The importance of accurate and comprehensive software performance analysis

Friday, June 2, 2017

What could you achieve if your parallel software ran faster?

Improving performance of your code could mean running at the resolution you need, coupling that extra package to make your simulations more realistic, or significantly reducing your time to solution to get what you want now rather than later.

But this is not an easy task. Many connecting and interweaving factors affect the performance of your application, and unpicking them takes a serious investment of time and effort which often is not available, leading to performance optimisation with a narrow focus. But naïvely deal with only the obvious issues, and sooner or later the next problem will pop up, just like playing whack-a-mole. If you don’t step back to look at the issues holistically, you may achieve little more than running a little bit faster or on a few more cores.

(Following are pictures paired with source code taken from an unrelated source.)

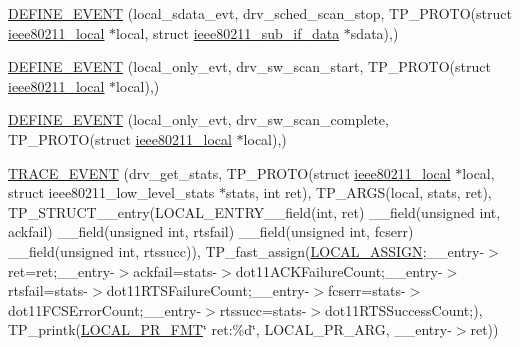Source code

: \begin{DoxyCompactItemize}
\item 
\hyperlink{driver-trace_8h_a6a57e9a64a0d01342ec91f9ba70e06de}{D\-E\-F\-I\-N\-E\-\_\-\-E\-V\-E\-N\-T} (local\-\_\-sdata\-\_\-evt, drv\-\_\-sched\-\_\-scan\-\_\-stop, T\-P\-\_\-\-P\-R\-O\-T\-O(struct \hyperlink{structieee80211__local}{ieee80211\-\_\-local} $\ast$local, struct \hyperlink{structieee80211__sub__if__data}{ieee80211\-\_\-sub\-\_\-if\-\_\-data} $\ast$sdata),)
\item 
\hyperlink{driver-trace_8h_a3b885b33c68e022f28d09c2527806623}{D\-E\-F\-I\-N\-E\-\_\-\-E\-V\-E\-N\-T} (local\-\_\-only\-\_\-evt, drv\-\_\-sw\-\_\-scan\-\_\-start, T\-P\-\_\-\-P\-R\-O\-T\-O(struct \hyperlink{structieee80211__local}{ieee80211\-\_\-local} $\ast$local),)
\item 
\hyperlink{driver-trace_8h_a5c73a444bf78891327e7ae8bb23d1db8}{D\-E\-F\-I\-N\-E\-\_\-\-E\-V\-E\-N\-T} (local\-\_\-only\-\_\-evt, drv\-\_\-sw\-\_\-scan\-\_\-complete, T\-P\-\_\-\-P\-R\-O\-T\-O(struct \hyperlink{structieee80211__local}{ieee80211\-\_\-local} $\ast$local),)
\item 
\hyperlink{driver-trace_8h_a83aec7e1c4c25ae4e838d2d859391975}{T\-R\-A\-C\-E\-\_\-\-E\-V\-E\-N\-T} (drv\-\_\-get\-\_\-stats, T\-P\-\_\-\-P\-R\-O\-T\-O(struct \hyperlink{structieee80211__local}{ieee80211\-\_\-local} $\ast$local, struct ieee80211\-\_\-low\-\_\-level\-\_\-stats $\ast$stats, int ret), T\-P\-\_\-\-A\-R\-G\-S(local, stats, ret), T\-P\-\_\-\-S\-T\-R\-U\-C\-T\-\_\-\-\_\-entry(L\-O\-C\-A\-L\-\_\-\-E\-N\-T\-R\-Y\-\_\-\-\_\-field(int, ret) \-\_\-\-\_\-field(unsigned int, ackfail) \-\_\-\-\_\-field(unsigned int, rtsfail) \-\_\-\-\_\-field(unsigned int, fcserr) \-\_\-\-\_\-field(unsigned int, rtssucc)), T\-P\-\_\-fast\-\_\-assign(\hyperlink{driver-trace_8h_ab19d9141887ea92ef9640df06a51e0a1}{L\-O\-C\-A\-L\-\_\-\-A\-S\-S\-I\-G\-N};\-\_\-\-\_\-entry-\/$>$ret=ret;\-\_\-\-\_\-entry-\/$>$ackfail=stats-\/$>$dot11\-A\-C\-K\-Failure\-Count;\-\_\-\-\_\-entry-\/$>$rtsfail=stats-\/$>$dot11\-R\-T\-S\-Failure\-Count;\-\_\-\-\_\-entry-\/$>$fcserr=stats-\/$>$dot11\-F\-C\-S\-Error\-Count;\-\_\-\-\_\-entry-\/$>$rtssucc=stats-\/$>$dot11\-R\-T\-S\-Success\-Count;), T\-P\-\_\-printk(\hyperlink{driver-trace_8h_a09833af423135e21ffe99a59ae088cf1}{L\-O\-C\-A\-L\-\_\-\-P\-R\-\_\-\-F\-M\-T}\char`\"{} ret\-:\%d\char`\"{}, L\-O\-C\-A\-L\-\_\-\-P\-R\-\_\-\-A\-R\-G, \-\_\-\-\_\-entry-\/$>$ret))
\item 

\end{DoxyCompactItemize}
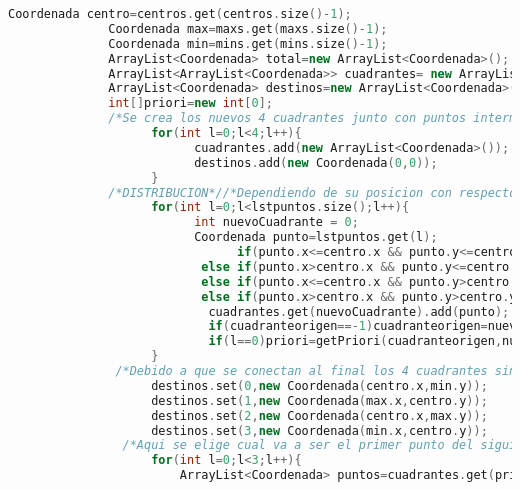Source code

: \begin{lstlisting}[language=C++, caption=Algoritmo Base del Método de Cuadrantes, label=lst:codigo11,escapechar=|]
              Coordenada centro=centros.get(centros.size()-1);
              Coordenada max=maxs.get(maxs.size()-1);
              Coordenada min=mins.get(mins.size()-1);
              ArrayList<Coordenada> total=new ArrayList<Coordenada>(); //Resultado final
              ArrayList<ArrayList<Coordenada>> cuadrantes= new ArrayList<ArrayList<Coordenada>>();
              ArrayList<Coordenada> destinos=new ArrayList<Coordenada>(4);
              int[]priori=new int[0];
              /*Se crea los nuevos 4 cuadrantes junto con puntos intermedios para conectar cuadrante-cuadrante*/
                    for(int l=0;l<4;l++){
                          cuadrantes.add(new ArrayList<Coordenada>());
                          destinos.add(new Coordenada(0,0));
                    }
              /*DISTRIBUCION*//*Dependiendo de su posicion con respecto a los ejes del centro se iran a un determinado cuadrante*/
                    for(int l=0;l<lstpuntos.size();l++){
                          int nuevoCuadrante = 0;
                          Coordenada punto=lstpuntos.get(l);
                                if(punto.x<=centro.x && punto.y<=centro.y){nuevoCuadrante = 0;}
                           else if(punto.x>centro.x && punto.y<=centro.y){nuevoCuadrante = 1;}
                           else if(punto.x<=centro.x && punto.y>centro.y){nuevoCuadrante = 3;}
                           else if(punto.x>centro.x && punto.y>centro.y){nuevoCuadrante = 2;} 
                            cuadrantes.get(nuevoCuadrante).add(punto);
                            if(cuadranteorigen==-1)cuadranteorigen=nuevoCuadrante;
                            if(l==0)priori=getPriori(cuadranteorigen,nuevoCuadrante,cuadrantedestino);       
                    }   
               /*Debido a que se conectan al final los 4 cuadrantes sin relacionarse y el primer punto es el origen se crea unos puntos intermedios para verificar la cercania que hay en el eje X o Y dependiendo de la cuadrante*/           
                    destinos.set(0,new Coordenada(centro.x,min.y));
                    destinos.set(1,new Coordenada(max.x,centro.y));
                    destinos.set(2,new Coordenada(centro.x,max.y));       
                    destinos.set(3,new Coordenada(min.x,centro.y));   
                /*Aqui se elige cual va a ser el primer punto del siguiente cuadrante calculando la cercania que tiene con un punto elegido, de no tener puntos en las secciones vecinas se va al siguiente punto*/
                    for(int l=0;l<3;l++){
                        ArrayList<Coordenada> puntos=cuadrantes.get(priori[l]);

\end{lstlisting}
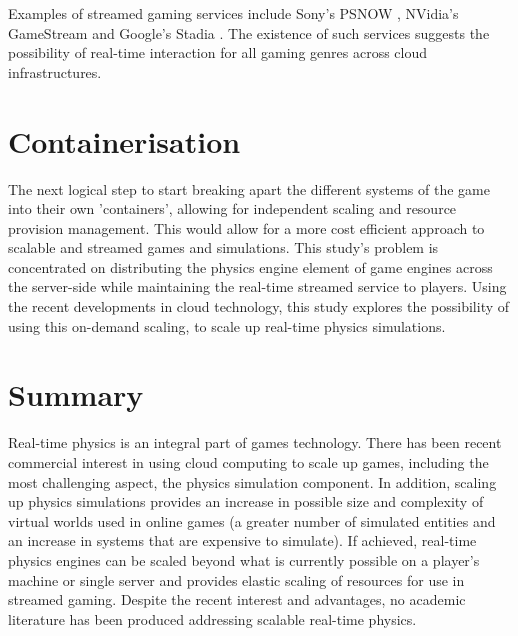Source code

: Examples of streamed gaming services include Sony's PSNOW \cite{PSNOW}, NVidia's GameStream \cite{NVidiaGameStream} and Google's Stadia \cite{Stadia}. The existence of such services suggests the possibility of real-time interaction for all gaming genres across cloud infrastructures.




\section{Containerisation}
The next logical step to start breaking apart the different systems of the game into their own 'containers', allowing for independent scaling and resource provision management. This would allow for a more cost efficient approach to scalable and streamed games and simulations. This study's problem is concentrated on distributing the physics engine element of game engines across the server-side while maintaining the real-time streamed service to players.
Using the recent developments in cloud technology, this study explores the possibility of using this on-demand scaling, to scale up real-time physics simulations.

\section{Summary}
Real-time physics is an integral part of games technology. There has been recent commercial interest in using cloud computing to scale up games, including the most challenging aspect, the physics simulation component. In addition, scaling up physics simulations provides an increase in possible size and complexity of virtual worlds used in online games (a greater number of simulated entities and an increase in systems that are expensive to simulate). If achieved, real-time physics engines can be scaled beyond what is currently possible on a player's machine or single server and provides elastic scaling of resources for use in streamed gaming. Despite the recent interest and advantages, no academic literature has been produced addressing scalable real-time physics.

Fighting the symptoms rather than the underlying causes is only putting off the inevitable. The only optimal way to make significant improvements to your code is to fully understand all the reasons behind the behaviour of your application, and then focus on the specific underlying issues that throttle the performance. Hence at POP we use a clear methodology within our free code audits to give you a reproducible and comparable measure of the performance of your application in detail, to allow you to target your focus onto the real problems.

At the top level, the global efficiency metric tells you how your application scales for an overall picture of the potential for improvement. This global efficiency is the product of computation efficiency and parallelisation efficiency, which tell you whether your application is taking longer when doing your computation on more cores or spending more time doing the parallelisation.

Both these efficiencies are broken down further. For example, low computation efficiency could be due to requiring more instructions as you run on more cores, or maybe throughput has slowed caused by reduced IPC (instructions per cycle) or reduced CPU frequency. Parallelisation efficiency is also broken down further, e.g. a load balance component, serialisation efficiency and communication efficiency. And all these efficiencies can be analysed further.

Clearly such analysis is a significant undertaking, and can be hard to justify without knowing the resulting benefits. That is where the European Commission funded POP project can help. As a free service our experts use profiling tools with this methodology to locate and characterise potential for improvement in your application. Our work will give you the knowledge necessary to decide the best course of action to get the performance you need, and allow you to determine how much effort is needed with a clear view of the potential reward.